=== Request ===
Reproduce each record exactly. The pictures should be skipped.

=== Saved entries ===
++++
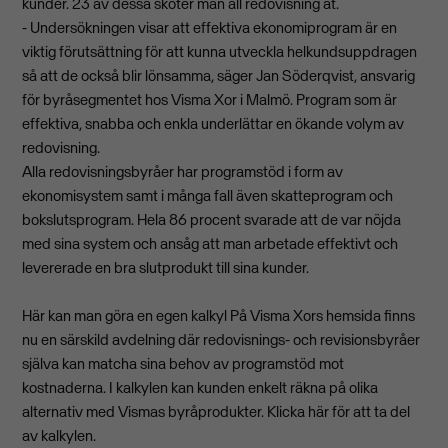
kunder. 23 av dessa sköter man all redovisning åt.
- Undersökningen visar att effektiva ekonomiprogram är en
viktig förutsättning för att kunna utveckla helkundsuppdragen
så att de också blir lönsamma, säger Jan Söderqvist, ansvarig
för byråsegmentet hos Visma Xor i Malmö. Program som är
effektiva, snabba och enkla underlättar en ökande volym av
redovisning.
Alla redovisningsbyråer har programstöd i form av
ekonomisystem samt i många fall även skatteprogram och
bokslutsprogram. Hela 86 procent svarade att de var nöjda
med sina system och ansåg att man arbetade effektivt och
levererade en bra slutprodukt till sina kunder.
Här kan man göra en egen kalkyl På Visma Xors hemsida finns
nu en särskild avdelning där redovisnings- och revisionsbyråer
själva kan matcha sina behov av programstöd mot
kostnaderna. I kalkylen kan kunden enkelt räkna på olika
alternativ med Vismas byråprodukter. Klicka här för att ta del
av kalkylen.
++++
=== Output below ===
kunder. 23 av dessa sköter man all redovisning åt.
- Undersökningen visar att effektiva ekonomiprogram är en
viktig förutsättning för att kunna utveckla helkundsuppdragen
så att de också blir lönsamma, säger Jan Söderqvist, ansvarig
för byråsegmentet hos Visma Xor i Malmö. Program som är
effektiva, snabba och enkla underlättar en ökande volym av
redovisning.
Alla redovisningsbyråer har programstöd i form av
ekonomisystem samt i många fall även skatteprogram och
bokslutsprogram. Hela 86 procent svarade att de var nöjda
med sina system och ansåg att man arbetade effektivt och
levererade en bra slutprodukt till sina kunder.
Här kan man göra en egen kalkyl På Visma Xors hemsida finns
nu en särskild avdelning där redovisnings- och revisionsbyråer
själva kan matcha sina behov av programstöd mot
kostnaderna. I kalkylen kan kunden enkelt räkna på olika
alternativ med Vismas byråprodukter. Klicka här för att ta del
av kalkylen.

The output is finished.